One example was an application of IBM’s Watson suite of tools (not a single artificial entity as the performance in Jeopardy years ago led many to assume) in cancer diagnosis. A test at Memorial Sloan-Kettering Cancer Center found in tests that the software had a 90 percent accuracy rate in diagnosing lung cancer, compared to human rates of 50 percent, which is no better than flipping a coin.
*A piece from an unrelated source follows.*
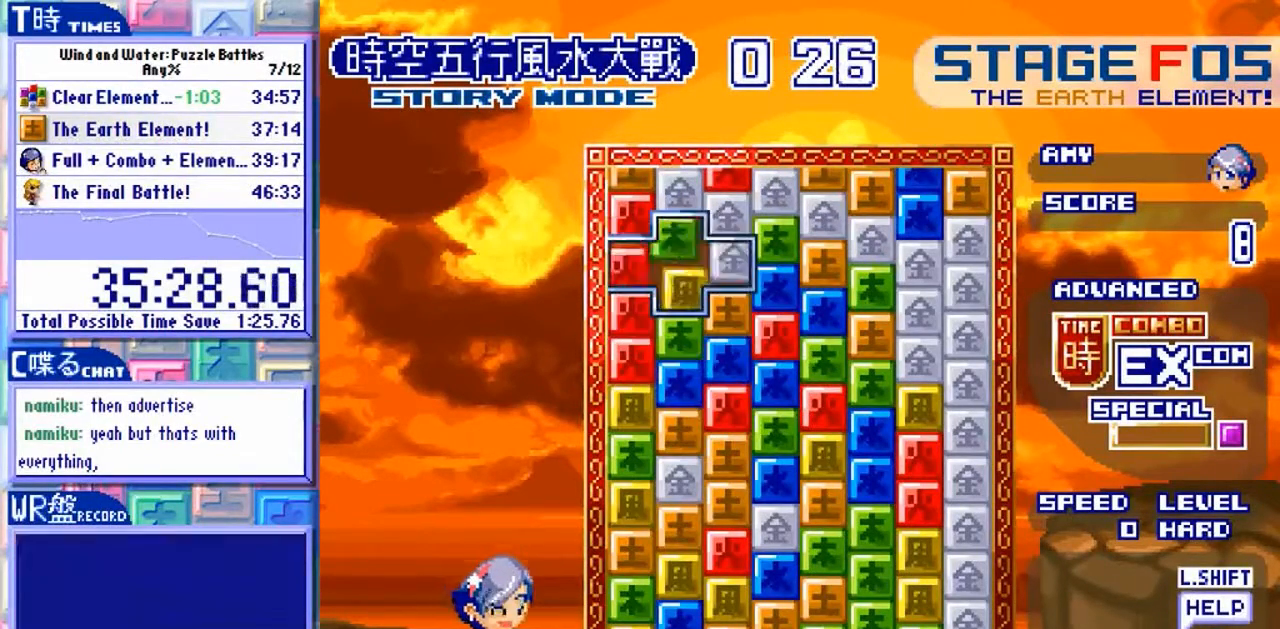
{"buttons": [], "left_stick": "down-right"}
What made the difference was the ability to absorb and apply massive amounts of information: 600,000 medical findings, 1.5 million patient records, and 2 million pages of medical journals. A doctor would need an estimated 160 hours a week to keep up with all the new medical knowledge published — an impossible task. Oncologists clearly aren’t made obsolete, but they could use such systems as decision support tools.
Deloitte has partnered with the Institute of Mental Health to develop a predictive system that could help better manage outpatient behavioral monitoring. By using data, the organizations hope to find patterns that can be applied looking forward to predict how certain patients will react and to reduce the number of missed appointments.
There are robotic systems guided by AI software that can administer anesthesia for colonoscopies. Although they require supervision, the approach allows one doctor to do more, reducing otherwise needed human headcount at a facility. So-called machine learning and pattern matching have already been applied in radiology to help professionals better detect problems in imaging. Even operations could benefit. Interactive programs called bots could help patients set up appointments, address billing, and otherwise free up administrative time from handling phone calls so personnel can perform more valuable services.
With all the positive potential, however, AI is not some sentient machine ready to take over tasks. There can be significant shortcomings, with predictions being wrong or the possibility that machine learning can amplify mistakes, making things worse than they were. Learning to implement AI requires insight and expertise on the part of healthcare managers and executives.